Shedding Light in the Darkness

Digital Dementia – What We Are Doing to Our Minds


It’s not just in South Korea that the specter of digital dementia amongst young people has been ringing alarm bells. German neuroscientist Dr. Manfred Spitzer has also been warning that digital media can be harmful to young brains.

“I think today’s youth will have problems a few decades from now as a result of their media consumption,” Spitzer reported in an interview.

The medical director of the Psychiatric University Hospital in Ulm, Germany, Spitzer is author of the 2012 book “Digital Dementia: What We and Our Children are Doing to Our Minds.”

“I am talking about 7 1/2 hours per day, which in Germany is the average media use,” Spitzer said. “There is one thing this cannot have, and that is no effect, because our brain constantly changes by its use. So if you use it with digital media, that will change your brain and it will change it for the worse.”

“Some parents say their children are clever because they can use an iPad at age two. I can only tell these parents that they are making their kids stupid. Moving your hand over a smooth, contour-free surface with no structure is the stupidest motor skill and most boring sensory hand movement that you could do.

“It doesn’t teach a two year-old’s brain anything. Children need holistic experiences. Optical input must harmonize with acoustic and haptic input down to the last millisecond. Otherwise the brain gets confused and can’t learn a thing. That’s why computers are great for adults, but they are pure poison when it comes to brain development in children and youths.

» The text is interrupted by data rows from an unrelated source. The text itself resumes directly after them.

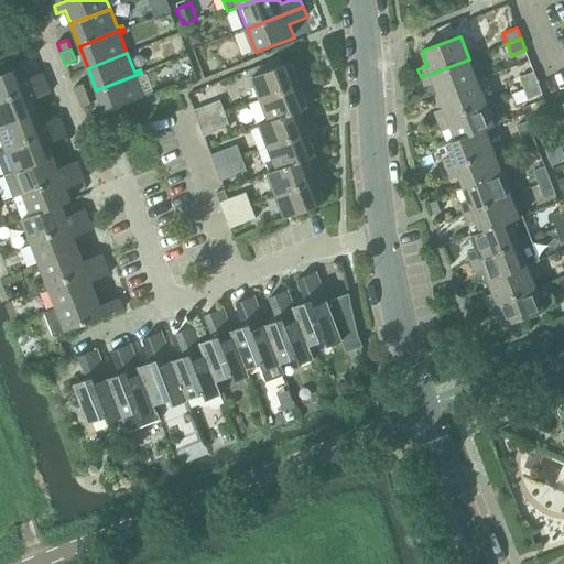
[(469,60),(421,77),(424,85),(433,82),(440,96),(478,82),(469,60)]
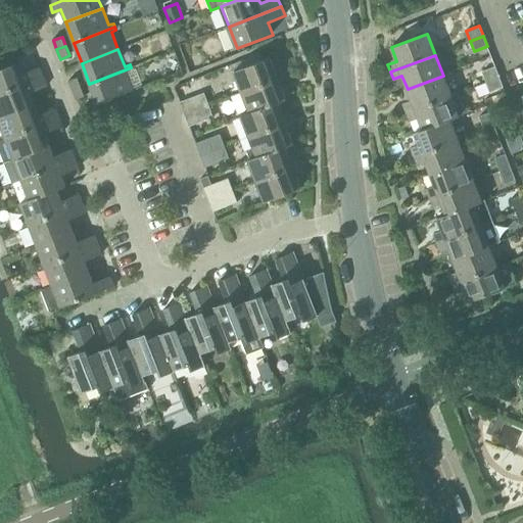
[(270,58),(234,72),(243,93),(286,76),(284,68),(276,73),(270,58)]
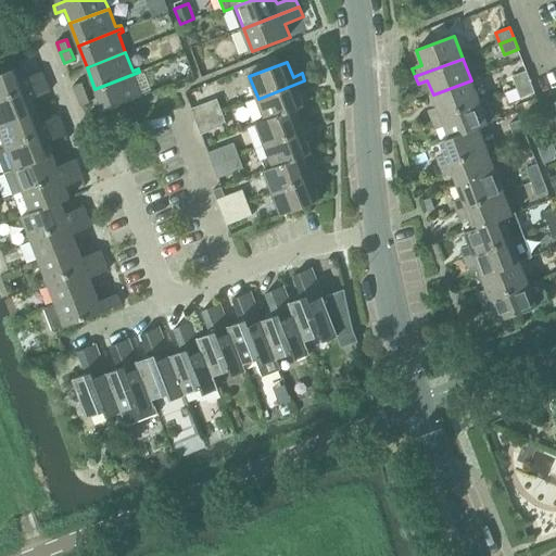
[(19,66),(0,73),(0,99),(46,81),(42,72),(24,79),(19,66)]
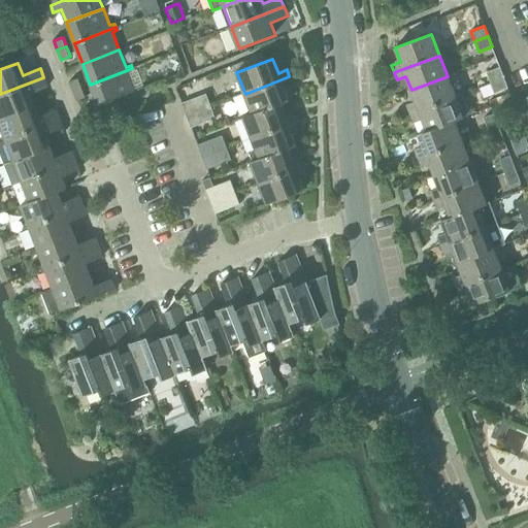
[(132,68),(90,85),(99,106),(135,92),(129,74),(134,72),(132,68)]
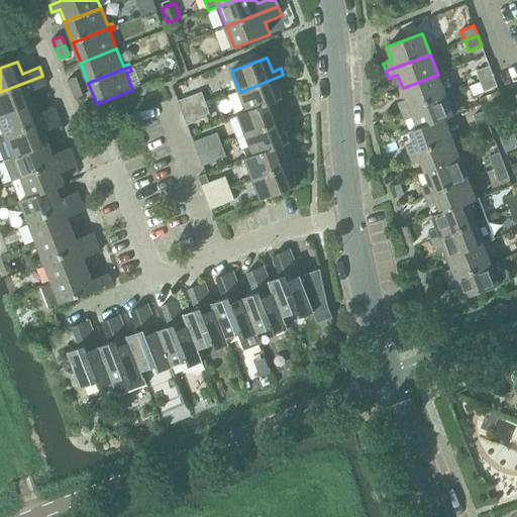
[(481,82),(494,77),(490,67),(477,72),(481,82)]
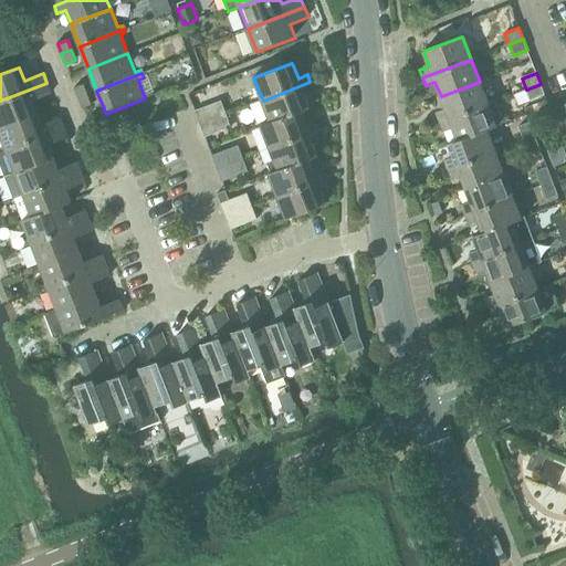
[(310,82),(263,101),(272,123),(300,112),(310,107),(304,93),(313,90),(310,82)]
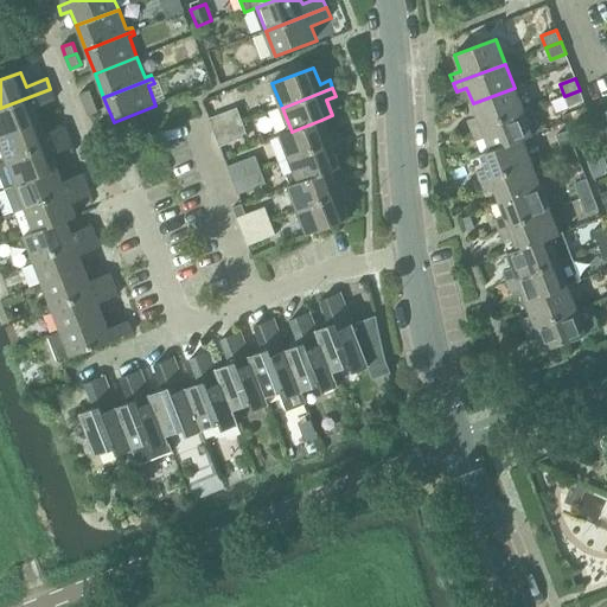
[(479,119),(468,123),(472,131),(524,112),(515,88),(473,103),(479,119)]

“Computers have no place in classrooms, googling is so easy that anyone can do it after you show them once. You click on the browser, enter a word, click on “Google Search” and get 10,000 hits. What you really need in order to Google is (background) knowledge. Contrary to belief, this background knowledge doesn’t come from Googling. Psychologists from Columbia and Harvard found that content from Google is retained for the least amount of time because our brains think we can access this information whenever we want. This is different from newspapers or books, where we retain much more knowledge. So if you really want kids to learn how to use Google at school, there’s one thing to avoid: Google. Kids don’t need Internet 101 or media skills. They need much more background knowledge.”

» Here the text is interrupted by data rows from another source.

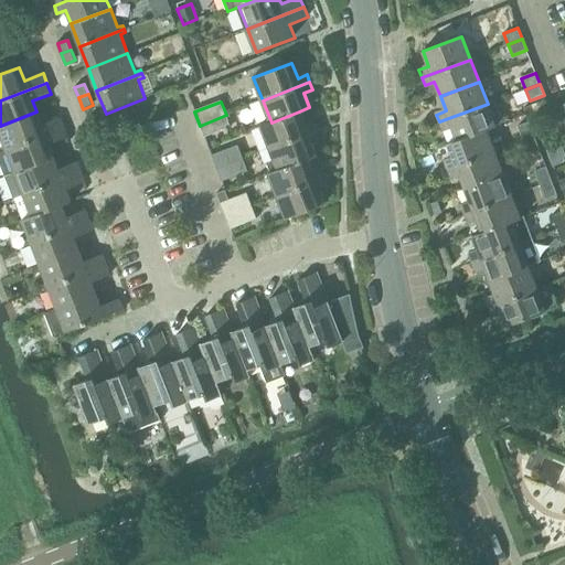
[(488,104),(439,121),(443,129),(451,126),(457,141),(487,129),(496,126),(496,125),(503,123),(499,110),(491,114),(488,104)]
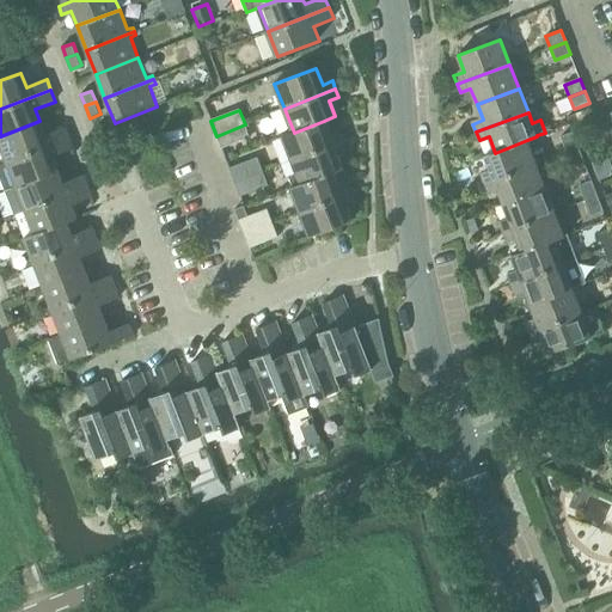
[(40,121),(0,136),(0,145),(6,161),(69,138),(65,127),(44,135),(40,121)]
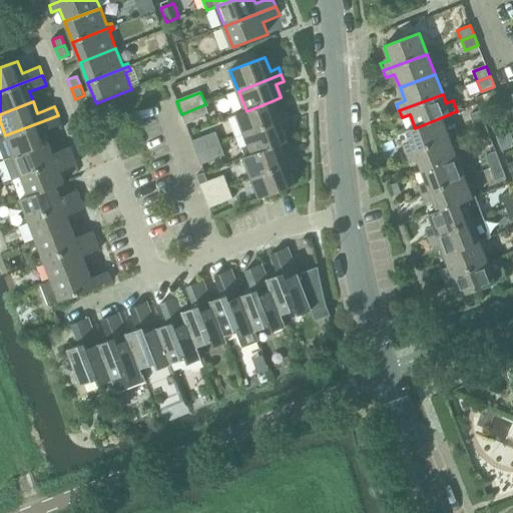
[(246,111),(237,115),(245,135),(289,118),(286,111),(277,114),(272,101),(246,111)]
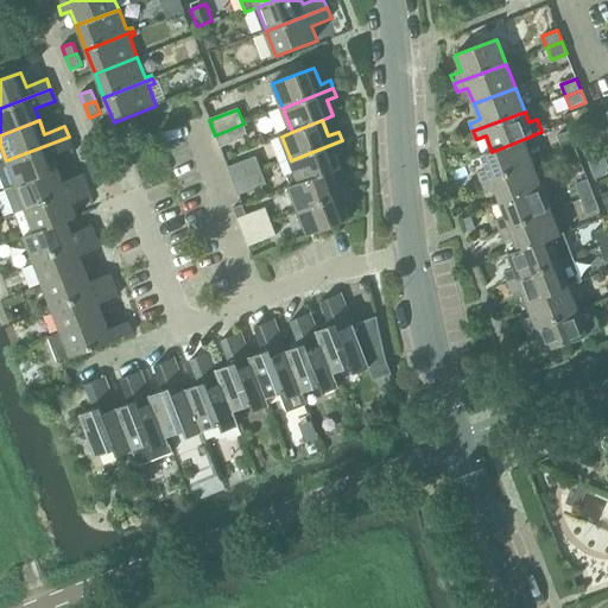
[(244,124),(215,135),(220,149),(248,137),(244,124)]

He also says that rapid switching between topics when surfing the Internet, or between images when playing video games, can impede the developing brain’s ability to build up the neuron patterns used for long-term recall of specific subjects and for other complex cognitive skills.

Spitzer argues that digital media should be banned from the classroom. “In reality, using digital media in kindergarten or primary school is actually a way of getting children addicted.”